I will venture here to allude to a matter very far removed indeed from the general scope of this book. Before leaving England a friend of mine had put into my hand a volume of ballads, which had been sent home to him from Australia, called “Bush Ballads, or Galloping Rhymes.” He told me that the author had been a young Scotch gentleman who had gone out young, but had not done well. He had taken to a sporting life, and had then fallen into a sad melancholy, and had—died. I read the ballads, and was greatly struck by their energy. It was evident that the writer of them had lived out of the literary world, and that he had lacked that care and spared himself that labour which criticism and study will produce, and which are necessary to finish work;—but of the man’s genius there could be no doubt. There was one called “Britomarte,” which alone entitled him to be called a poet. I found that he had lived in this neighbourhood, near to Mount Gambier, and that he had been well loved by many friends. For a while he was in the South Australian parliament, but parliamentary work had not suited him. He was given to the riding of racers,—and was prone to write about horses and the race-course. In the literary traces which I found of him in the neighbourhood, there was but scanty allusion to other matters, except to racing, and to the melancholy, thoughtful, solitary, heart-eating life which a bushman lives. His horse had been his companion when he was alone,—and when he got back to the world horses were his delight. They are seldom safe companions for a man prone to excitement. I heard wondrous tales of the courage of his riding. As a steeple-chase rider he was well known in Melbourne; but few seemed to have heard of him as a poet. It is as a poet that I speak of him now. His name was A. L. Gordon.
CHAPTER V.
MINERALS.
South Australia is a copper colony. Victoria, New South Wales, and Queensland are pre-eminently golden. Tasmania is doing a little business in gold, but by no means enough to give her importance. Western Australia has lead-mines, though as yet she has derived but little wealth from them; she also is waiting for gold, hoping that it may yet turn up. South Australia is undoubtedly auriferous. Not only have specks of gold been found as in Western Australia, but diggers have worked at the trade, and have lived upon it, and the industry is still continued. At a publican’s house I saw bottles of gold, which he made it a part of his trade to buy from diggers. At a certain bank in Adelaide I saw a cabinet with drawers half full of gold, which it was a part of the business of the bankers to buy from publicans or other intermediate agents.
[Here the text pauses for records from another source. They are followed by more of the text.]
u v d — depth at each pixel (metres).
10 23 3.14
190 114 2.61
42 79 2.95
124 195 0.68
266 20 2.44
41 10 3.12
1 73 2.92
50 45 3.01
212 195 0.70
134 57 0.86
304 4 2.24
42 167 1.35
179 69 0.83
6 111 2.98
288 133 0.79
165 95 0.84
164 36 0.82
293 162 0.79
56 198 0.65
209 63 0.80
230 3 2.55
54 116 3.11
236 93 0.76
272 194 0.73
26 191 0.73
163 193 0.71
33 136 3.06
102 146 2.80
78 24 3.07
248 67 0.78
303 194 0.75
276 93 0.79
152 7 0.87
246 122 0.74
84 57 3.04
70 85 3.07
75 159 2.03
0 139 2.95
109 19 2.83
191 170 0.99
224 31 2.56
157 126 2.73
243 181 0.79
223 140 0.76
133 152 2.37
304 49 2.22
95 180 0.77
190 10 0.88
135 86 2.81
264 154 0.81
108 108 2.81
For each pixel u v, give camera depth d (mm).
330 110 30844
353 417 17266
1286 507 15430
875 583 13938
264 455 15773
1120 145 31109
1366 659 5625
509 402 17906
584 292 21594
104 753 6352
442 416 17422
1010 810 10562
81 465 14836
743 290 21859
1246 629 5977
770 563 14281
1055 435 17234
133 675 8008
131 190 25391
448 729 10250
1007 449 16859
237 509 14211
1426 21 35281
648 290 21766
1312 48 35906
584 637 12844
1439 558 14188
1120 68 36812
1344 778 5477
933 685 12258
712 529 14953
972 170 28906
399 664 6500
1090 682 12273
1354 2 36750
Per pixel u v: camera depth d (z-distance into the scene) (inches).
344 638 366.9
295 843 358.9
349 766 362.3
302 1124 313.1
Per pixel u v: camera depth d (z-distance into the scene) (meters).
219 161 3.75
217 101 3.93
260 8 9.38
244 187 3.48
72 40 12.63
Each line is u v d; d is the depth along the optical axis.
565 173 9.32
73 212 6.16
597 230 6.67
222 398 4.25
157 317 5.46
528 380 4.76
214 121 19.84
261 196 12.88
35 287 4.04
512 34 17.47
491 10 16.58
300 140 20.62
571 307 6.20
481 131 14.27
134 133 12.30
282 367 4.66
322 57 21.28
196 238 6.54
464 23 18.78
But this was all digger’s gold, not miner’s gold,—gold got by little men in little quantities from surface-washing. Of gold mines proper there are none as yet in the colony. That there will be such found and worked up in the northern territory, within the tropics, is now an opinion prevalent in Adelaide. Whether there be ground for such hope I have no evidence on which to form an opinion; but should this be the case, the northern territory will probably become a separate colony. Of this, however, I shall have to speak again in another chapter. Up to the time of my visit to Adelaide gold to the value of three-quarters of a million sterling had as yet been found in South Australia. This, of course, is as nothing to the produce of the three eastern colonies, and therefore South Australia is not hitherto entitled to consider herself as a golden land.